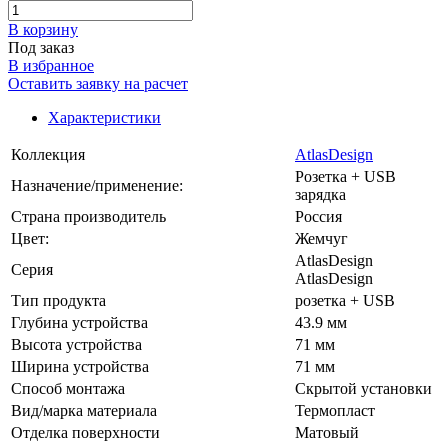
В корзинy
Под заказ
В избранное
Оставить заявку на расчет
Характеристики
Коллекция
AtlasDesign
Розетка + USB
Назначение/применение:
зарядка
Страна производитель
Россия
Цвет:
Жемчуг
AtlasDesign
Серия
AtlasDesign
Тип продукта
розетка + USB
Глубина устройства
43.9 мм
Высота устройства
71 мм
Ширина устройства
71 мм
Способ монтажа
Скрытой установки
Вид/марка материала
Термопласт
Отделка поверхности
Матовый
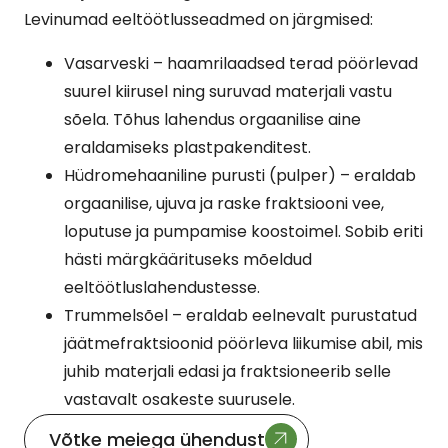
Levinumad eeltöötlusseadmed on järgmised:
Vasarveski – haamrilaadsed terad pöörlevad
suurel kiirusel ning suruvad materjali vastu
sõela. Tõhus lahendus orgaanilise aine
eraldamiseks plastpakenditest.
Hüdromehaaniline purusti (pulper) – eraldab
orgaanilise, ujuva ja raske fraktsiooni vee,
loputuse ja pumpamise koostoimel. Sobib eriti
hästi märgkäärituseks mõeldud
eeltöötluslahendustesse.
Trummelsõel – eraldab eelnevalt purustatud
jäätmefraktsioonid pöörleva liikumise abil, mis
juhib materjali edasi ja fraktsioneerib selle
vastavalt osakeste suurusele.
Võtke meiega ühendust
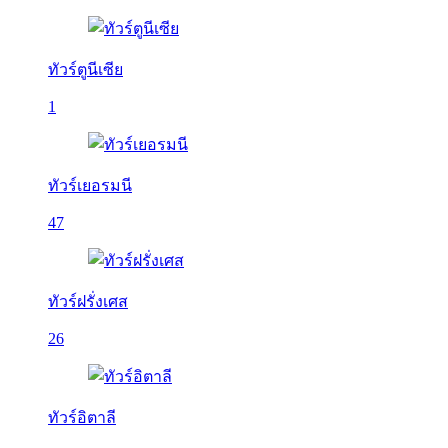
ทัวร์ตูนีเซีย
1
ทัวร์เยอรมนี
47
ทัวร์ฝรั่งเศส
26
ทัวร์อิตาลี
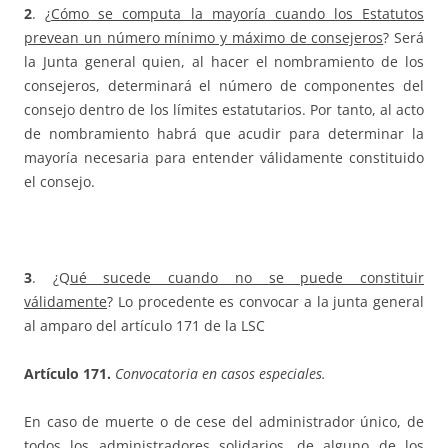
2
. ¿
Cómo se computa la mayoría cuando los Estatutos
prevean un número mínimo y máximo de consejeros
? Será
la Junta general quien, al hacer el nombramiento de los
consejeros, determinará el número de componentes del
consejo dentro de los límites estatutarios. Por tanto, al acto
de nombramiento habrá que acudir para determinar la
mayoría necesaria para entender válidamente constituido
el consejo.
3
. ¿Q
ué sucede cuando no se puede constituir
válidamente
? Lo procedente es convocar a la junta general
al amparo del artículo 171 de la LSC
Artículo 171.
Convocatoria en casos especiales.
En caso de muerte o de cese del administrador único, de
todos los administradores solidarios, de alguno de los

* _THE TASK_: Could you write out the text of all the records again, replacing every "AtlasDesign" with "Atlas Design", changing nothing else, and leaving the pictures out?

* _ANSWER SPACE_:
В корзинy
Под заказ
В избранное
Оставить заявку на расчет
Характеристики
Коллекция
Atlas Design
Розетка + USB
Назначение/применение:
зарядка
Страна производитель
Россия
Цвет:
Жемчуг
Atlas Design
Серия
Atlas Design
Тип продукта
розетка + USB
Глубина устройства
43.9 мм
Высота устройства
71 мм
Ширина устройства
71 мм
Способ монтажа
Скрытой установки
Вид/марка материала
Термопласт
Отделка поверхности
Матовый
Levinumad eeltöötlusseadmed on järgmised:
Vasarveski – haamrilaadsed terad pöörlevad
suurel kiirusel ning suruvad materjali vastu
sõela. Tõhus lahendus orgaanilise aine
eraldamiseks plastpakenditest.
Hüdromehaaniline purusti (pulper) – eraldab
orgaanilise, ujuva ja raske fraktsiooni vee,
loputuse ja pumpamise koostoimel. Sobib eriti
hästi märgkäärituseks mõeldud
eeltöötluslahendustesse.
Trummelsõel – eraldab eelnevalt purustatud
jäätmefraktsioonid pöörleva liikumise abil, mis
juhib materjali edasi ja fraktsioneerib selle
vastavalt osakeste suurusele.
Võtke meiega ühendust
ทัวร์ตูนีเซีย
1
ทัวร์เยอรมนี
47
ทัวร์ฝรั่งเศส
26
ทัวร์อิตาลี
2
. ¿
Cómo se computa la mayoría cuando los Estatutos
prevean un número mínimo y máximo de consejeros
? Será
la Junta general quien, al hacer el nombramiento de los
consejeros, determinará el número de componentes del
consejo dentro de los límites estatutarios. Por tanto, al acto
de nombramiento habrá que acudir para determinar la
mayoría necesaria para entender válidamente constituido
el consejo.
3
. ¿Q
ué sucede cuando no se puede constituir
válidamente
? Lo procedente es convocar a la junta general
al amparo del artículo 171 de la LSC
Artículo 171.
Convocatoria en casos especiales.
En caso de muerte o de cese del administrador único, de
todos los administradores solidarios, de alguno de los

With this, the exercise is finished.